Retrospective on “On Moving From Statistics to Machine Learning”

My old piece is getting traction thanks to a share on Hacker News, where some of the most insufferable tech guys in California try to dissect in the comments whether I have deep-seated psychological issues.

Also, I was mentioned in this blog post at Win Vector LLC, which offers a fair and very good critique of what I wrote, although I should note that I’ve never uttered the post’s titular phrase.

I’m happy people are sharing my post, but I won’t know whether I’ve truly made it until I see myself on n-gate.

It’s been about a year since I’ve written that piece. Where to begin?

A Bone to Pick

My first and biggest regret is the title of the piece. I read somewhere that pieces with longer titles get more engagement on average; appending “the final stage of grief” to the title was my attempt to cash in on that in a campy pseudo-poetic way.

The stage of grief is me coming to terms with moving on from mere “statistics” to wondrous “machine learning.” There was some grief involved in making concessions to the apparition of tech guys because if you haven’t noticed, a large part of my brand is being skeptical of tech, tech industry, and tech industry culture. But I’m not sure I ever experienced any grief or alienation in having a “data scientist” job title. My work has not changed much other than that my code shifted from being pure Pandas to incorporating some engineery cloud stuff like Kubeflow, I write more SQL, and the data sets I work with are a couple orders of magnitude larger.

For context, a lot of my 2019 writing was coming from a place of resentment at struggling to get a data science job despite thinking I was qualified. My writing was me trying to make sense of what I was getting wrong on my resume and in interviews, digging into topics I wasn’t familiar with, and coming up with ways to market myself so I could make more money and escape the trap where I continually get sucked into jobs that require no more than knowing how to perform a VLOOKUP XLOOKUP in Excel. There’s nothing wrong with those sorts of jobs; knowing how to write a little Python code doesn’t make you better than someone who works primarily in Excel. I had just felt like I knew enough Python at that point to take part in the tech industry gold rush.

The fact that I now have a “data scientist” job and am doing just fine is prima facie evidence that my resentment at failing to break into these jobs was mostly warranted. There’s no way to expound on this without coming off as haughty, so forgive me for not going into much detail, but basically: I have a “data scientist” job at a medium-sized company, and I seem to do well enough at it to not get fired. But who knows, maybe I’ll get fired in a few weeks for poor performance, and anyone who feels insulted or annoyed by me can revel in the schadenfreude.
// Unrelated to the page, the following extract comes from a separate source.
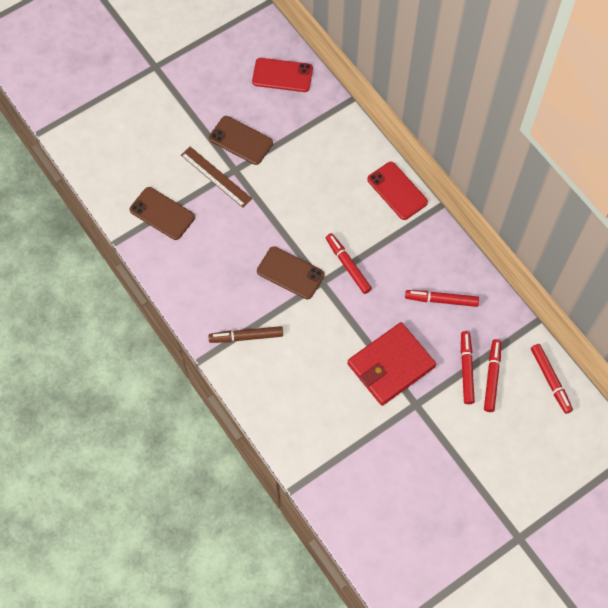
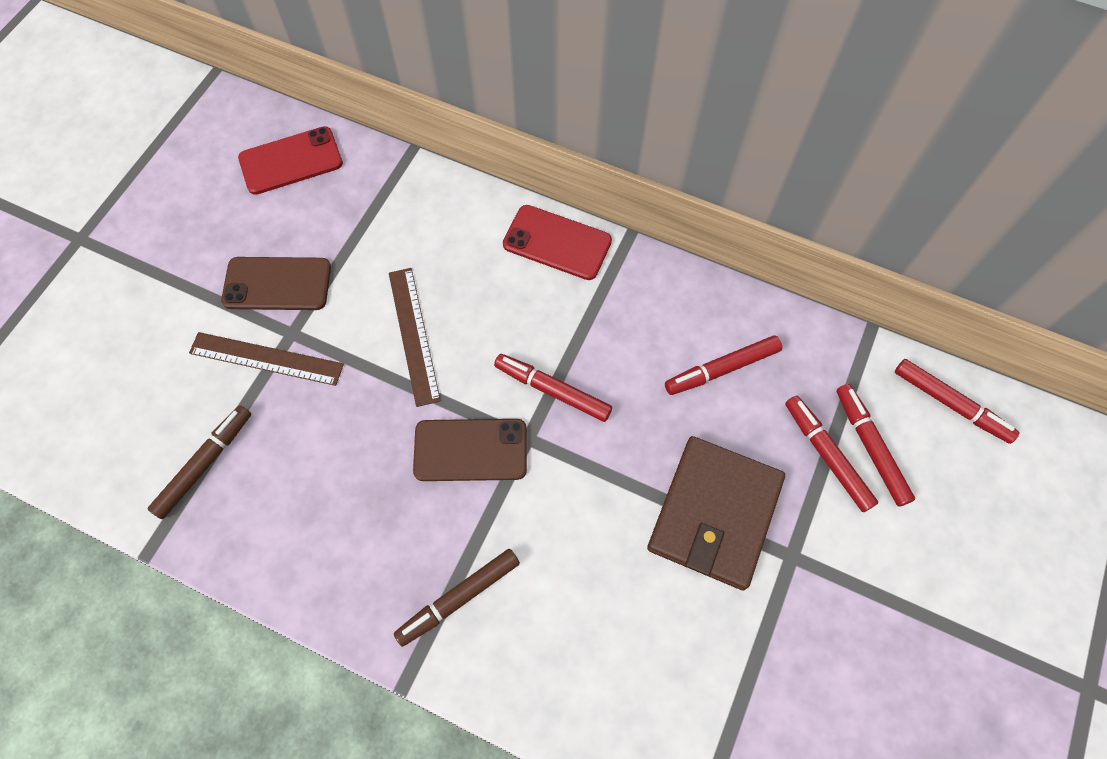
camera: 30 degrees left, 0 degrees up
brown phone [130,187,195,240] -> brown marker [148,405,251,519]
red wallet [347,322,436,406] -> brown wallet [647,436,785,590]
none -> brown ruler [389,268,441,407]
Data science jobs are often just cleaning data, joining data together, summing or averaging stuff in a GROUP BY, and doing some light coding tasks. If you are good at this stuff, you will probably do pretty well at the median data science job. When data science people claim in unison that their jobs are more complicated than this, a nontrivial chunk of them are either lying to gatekeep outsiders and protect their inflated salaries, or they are confessing that they’re genuinely not very smart and these banal tasks are pushing the limits of their abilities. And sure, maybe a few of them genuinely have ornate jobs where knowing how to barrage your data with pre-built fancy-sounding algorithms is a real core competency and not hollow posturing.

I’m also sure a lot of people who will think I’m “telling on myself” by describing the median data science role as banal work, but…

Who is Data Science, Exactly?

My second regret is that I really under-appreciated how vague of a term “data science” is. Five data scientists can have five different jobs with the only similarity between them being “I write code relating to data.” Even at organizations large enough that you’d expect each employee to wear one hat and not five hats, a data scientist might flip between various tasks regardless: writing API wrappers to parse JSONs, doing some SQL to help with accounting/book-keeping stuff, straight up software engineering, and yes, sometimes you work on machine learning and statistical models.

The stereotypical techies on Hacker News in the comments seem to believe that because sometimes you have to write code bordering on software engineering as part of a data science job, this is evidence that mere statisticians are not ascended enough for the hard knock life of being a data scientist. As I’ve written before, this is a very commonly employed double standard in the tech industry. It is a double standard because none of these techies believe this standard applies in any other scenario besides writing code. For example, many tasks data scientists involve doing things that overlap with or are straight up actuarial science, behavioral science, finance, economics, social psychology, sociology, and more. Tech people do not think their lack of qualifications in these fields precludes them from being paid exuberantly to do half-assed jobs juggling these subject matters.

All About the Benjamins

Despite that data science jobs are very heterogeneous, I do not regret describing data science as statistics for tech bros, and I do not regret cynically encouraging stats people to call what they do “machine learning” and “data science” to score a higher salary.

A lot of tech employees do mental gymnastics to justify why they make boatloads of money. (Similarly, a lot of tech companies do mental gymnastics to justify why they should be funded without any sensible plan of becoming profitable, or why they should even be considered “tech” companies in the first place.) Case in point, there are a handful of people in the Hacker News comments opining about why I shouldn’t make as much money as them.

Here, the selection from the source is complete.